START Provided entries

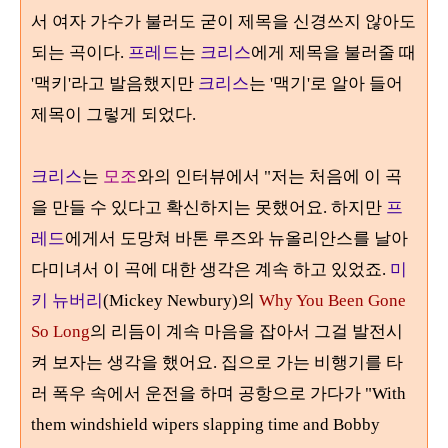
서 여자 가수가 불러도 굳이 제목을 신경쓰지 않아도
되는 곡이다
.
프레드
는
크리스
에게 제목을 불러줄 때
'
맥키
'
라고 발음했지만
크리스
는
'
맥기
'
로 알아 들어
제목이 그렇게 되었다
.
크리스
는
모조
와의 인터뷰에서 "저는 처음에 이 곡
을 만들 수 있다고 확신하지는 못했어요. 하지만
프
레드
에게서 도망쳐 바톤 루즈와 뉴올리안스를 날아
다미녀서 이 곡에 대한 생각은 계속 하고 있었죠.
미
키 뉴버리
(Mickey Newbury)의
Why You Been Gone
So Long
의 리듬이 계속 마음을 잡아서 그걸 발전시
켜 보자는 생각을 했어요. 집으로 가는 비행기를 타
러 폭우 속에서 운전을 하며 공항으로 가다가
"With
them windshield wipers slapping time and Bobby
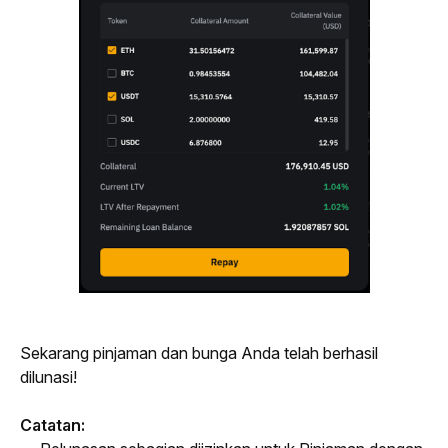
Sekarang pinjaman dan bunga Anda telah berhasil 
dilunasi!
Catatan:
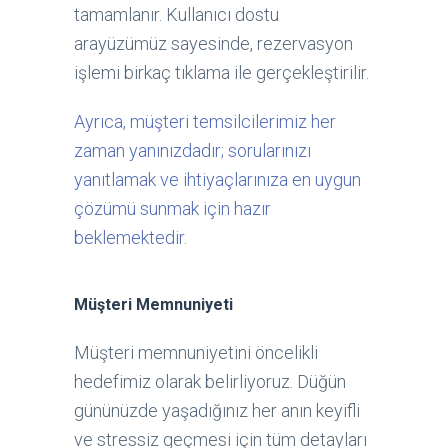
tamamlanır. Kullanıcı dostu
arayüzümüz sayesinde, rezervasyon
işlemi birkaç tıklama ile gerçekleştirilir.
Ayrıca, müşteri temsilcilerimiz her
zaman yanınızdadır; sorularınızı
yanıtlamak ve ihtiyaçlarınıza en uygun
çözümü sunmak için hazır
beklemektedir.
Müşteri Memnuniyeti
Müşteri memnuniyetini öncelikli
hedefimiz olarak belirliyoruz. Düğün
gününüzde yaşadığınız her anın keyifli
ve stressiz geçmesi için tüm detayları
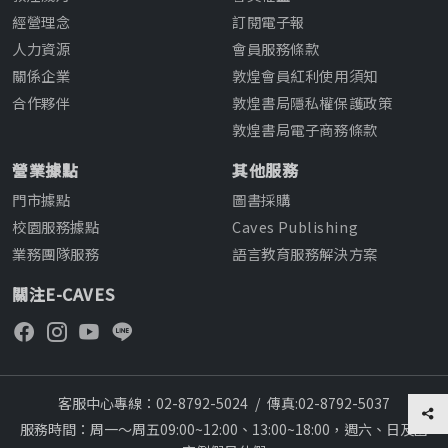
經營理念
訂閱電子報
人力資源
會員服務條款
關係企業
敦煌會員紅利使用須知
合作夥伴
敦煌書局隱私權保護政策
敦煌書局電子商務條款
營業據點
其他服務
門市據點
圖書採購
校園服務據點
Caves Publishing
業務團隊服務
語言教育服務解決方案
關注E-CAVES
客服中心專線：02-8792-5024
/
傳真:02-8792-5037
服務時間：周一～周五09:00~12:00、13:00~18:00，週六、日及國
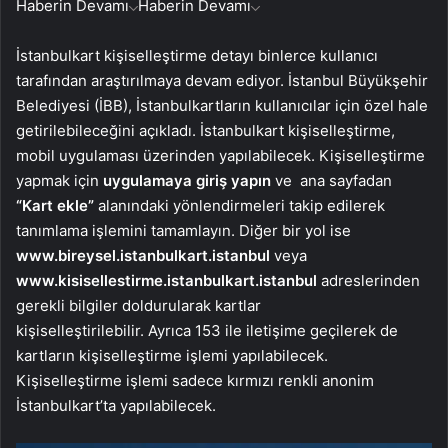
Haberin Devamı
Haberin Devamı
İstanbulkart kişiselleştirme detayı binlerce kullanıcı
tarafından araştırılmaya devam ediyor. İstanbul Büyükşehir
Belediyesi (İBB), İstanbulkartların kullanıcılar için özel hale
getirilebileceğini açıkladı. İstanbulkart kişiselleştirme,
mobil uygulaması üzerinden yapılabilecek. Kişiselleştirme
yapmak için
uygulamaya giriş yapın
ve ana sayfadan
“Kart ekle”
alanındaki yönlendirmeleri takip edilerek
tanımlama işlemini tamamlayın. Diğer bir yol ise
www.bireysel.istanbulkart.istanbul
veya
www.kisisellestirme.istanbulkart.istanbul
adreslerinden
gerekli bilgiler doldurularak kartlar
kişiselleştirilebilir. Ayrıca 153 ile iletişime geçilerek de
kartların kişiselleştirme işlemi yapılabilecek.
Kişiselleştirme işlemi sadece kırmızı renkli anonim
İstanbulkart’ta yapılabilecek.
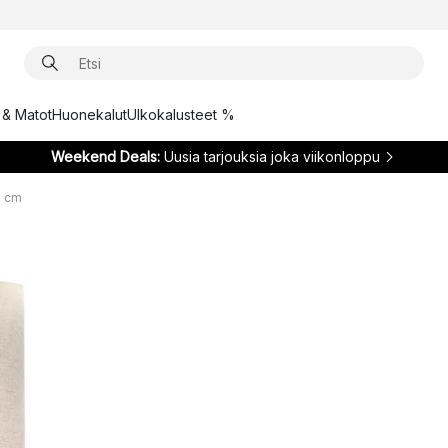
t & Matot
Huonekalut
Ulkokalusteet %
Weekend Deals:
Uusia tarjouksia joka viikonloppu
8 cm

END Provided entries

(What you should do):
An exact copy is needed of the stretch above that opens with the line containing "러 폭우 속에서 운전을 하며 공항으로 가다가" and closes with the line containing "gerekli bilgiler doldurularak kartlar"; the pictures are not part of it.

(Exercise solution):
러 폭우 속에서 운전을 하며 공항으로 가다가
"With
them windshield wipers slapping time and Bobby
Sekarang pinjaman dan bunga Anda telah berhasil 
dilunasi!
Catatan:
tamamlanır. Kullanıcı dostu
arayüzümüz sayesinde, rezervasyon
işlemi birkaç tıklama ile gerçekleştirilir.
Ayrıca, müşteri temsilcilerimiz her
zaman yanınızdadır; sorularınızı
yanıtlamak ve ihtiyaçlarınıza en uygun
çözümü sunmak için hazır
beklemektedir.
Müşteri Memnuniyeti
Müşteri memnuniyetini öncelikli
hedefimiz olarak belirliyoruz. Düğün
gününüzde yaşadığınız her anın keyifli
ve stressiz geçmesi için tüm detayları
經營理念
訂閱電子報
人力資源
會員服務條款
關係企業
敦煌會員紅利使用須知
合作夥伴
敦煌書局隱私權保護政策
敦煌書局電子商務條款
營業據點
其他服務
門市據點
圖書採購
校園服務據點
Caves Publishing
業務團隊服務
語言教育服務解決方案
關注E-CAVES
客服中心專線：02-8792-5024
/
傳真:02-8792-5037
服務時間：周一～周五09:00~12:00、13:00~18:00，週六、日及國
Haberin Devamı
Haberin Devamı
İstanbulkart kişiselleştirme detayı binlerce kullanıcı
tarafından araştırılmaya devam ediyor. İstanbul Büyükşehir
Belediyesi (İBB), İstanbulkartların kullanıcılar için özel hale
getirilebileceğini açıkladı. İstanbulkart kişiselleştirme,
mobil uygulaması üzerinden yapılabilecek. Kişiselleştirme
yapmak için
uygulamaya giriş yapın
ve ana sayfadan
“Kart ekle”
alanındaki yönlendirmeleri takip edilerek
tanımlama işlemini tamamlayın. Diğer bir yol ise
www.bireysel.istanbulkart.istanbul
veya
www.kisisellestirme.istanbulkart.istanbul
adreslerinden
gerekli bilgiler doldurularak kartlar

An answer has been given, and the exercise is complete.